— READING TEXT —
····················

Radio properties of the quasi-periodic eruption source RXJ1301.9+2747 at parsec scales

TL;DR

This study uses VLBI to probe parsec-scale radio emission in the QPE host RXJ1301.9+2747, testing competing emission scenarios. The 5.0 GHz observations reveal a compact source with size limits $< (0.9\times0.4)\,\mathrm{pc}$ and $T_{\rm B} > 2.2\times 10^{7}\,\mathrm{K}$, while the spectrum remains negative ($F_{\nu} \propto \nu^{\sim -0.8}$) and the compact flux accounts for the total radio output at 5 GHz. Astrometric analysis after calibrator core-shift corrections shows a potential small offset between 1.7 and 5.0 GHz emission relative to Gaia, though systematics may contribute. Collectively, the results disfavor a star-formation or canonical AGN core origin, and favor a remnant jet or outflow scenario, which is consistent with broader QPE radio properties and supports the view that QPE hosts often harbor recently ignited, low-activity nuclei.

····················

Camera calibration data
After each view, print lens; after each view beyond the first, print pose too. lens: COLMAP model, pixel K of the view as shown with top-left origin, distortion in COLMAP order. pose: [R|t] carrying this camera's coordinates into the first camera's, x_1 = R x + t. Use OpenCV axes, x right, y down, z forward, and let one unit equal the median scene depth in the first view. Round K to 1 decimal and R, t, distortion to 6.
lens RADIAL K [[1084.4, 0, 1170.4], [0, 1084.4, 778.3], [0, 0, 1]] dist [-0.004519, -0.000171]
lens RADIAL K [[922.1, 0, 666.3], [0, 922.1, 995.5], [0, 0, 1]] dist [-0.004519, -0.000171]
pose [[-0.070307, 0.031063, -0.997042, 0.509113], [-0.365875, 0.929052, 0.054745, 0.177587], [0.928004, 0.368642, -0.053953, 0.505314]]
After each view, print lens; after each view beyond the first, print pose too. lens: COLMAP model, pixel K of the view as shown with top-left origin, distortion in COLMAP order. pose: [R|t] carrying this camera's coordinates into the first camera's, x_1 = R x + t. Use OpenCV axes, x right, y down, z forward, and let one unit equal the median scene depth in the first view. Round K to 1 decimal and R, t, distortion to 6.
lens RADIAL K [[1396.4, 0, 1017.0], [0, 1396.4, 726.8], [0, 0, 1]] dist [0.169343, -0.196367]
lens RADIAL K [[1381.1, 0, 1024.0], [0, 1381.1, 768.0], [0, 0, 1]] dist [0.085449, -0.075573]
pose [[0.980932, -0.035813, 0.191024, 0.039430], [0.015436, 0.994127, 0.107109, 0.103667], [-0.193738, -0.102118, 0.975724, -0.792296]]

····················

— YOUR OBJECTIVE —
Retype the entire summary on the radio properties of RXJ1301.9+2747, given above, without altering anything.

— RESULT OF THE TASK —
Radio properties of the quasi-periodic eruption source RXJ1301.9+2747 at parsec scales

TL;DR

This study uses VLBI to probe parsec-scale radio emission in the QPE host RXJ1301.9+2747, testing competing emission scenarios. The 5.0 GHz observations reveal a compact source with size limits $< (0.9\times0.4)\,\mathrm{pc}$ and $T_{\rm B} > 2.2\times 10^{7}\,\mathrm{K}$, while the spectrum remains negative ($F_{\nu} \propto \nu^{\sim -0.8}$) and the compact flux accounts for the total radio output at 5 GHz. Astrometric analysis after calibrator core-shift corrections shows a potential small offset between 1.7 and 5.0 GHz emission relative to Gaia, though systematics may contribute. Collectively, the results disfavor a star-formation or canonical AGN core origin, and favor a remnant jet or outflow scenario, which is consistent with broader QPE radio properties and supports the view that QPE hosts often harbor recently ignited, low-activity nuclei.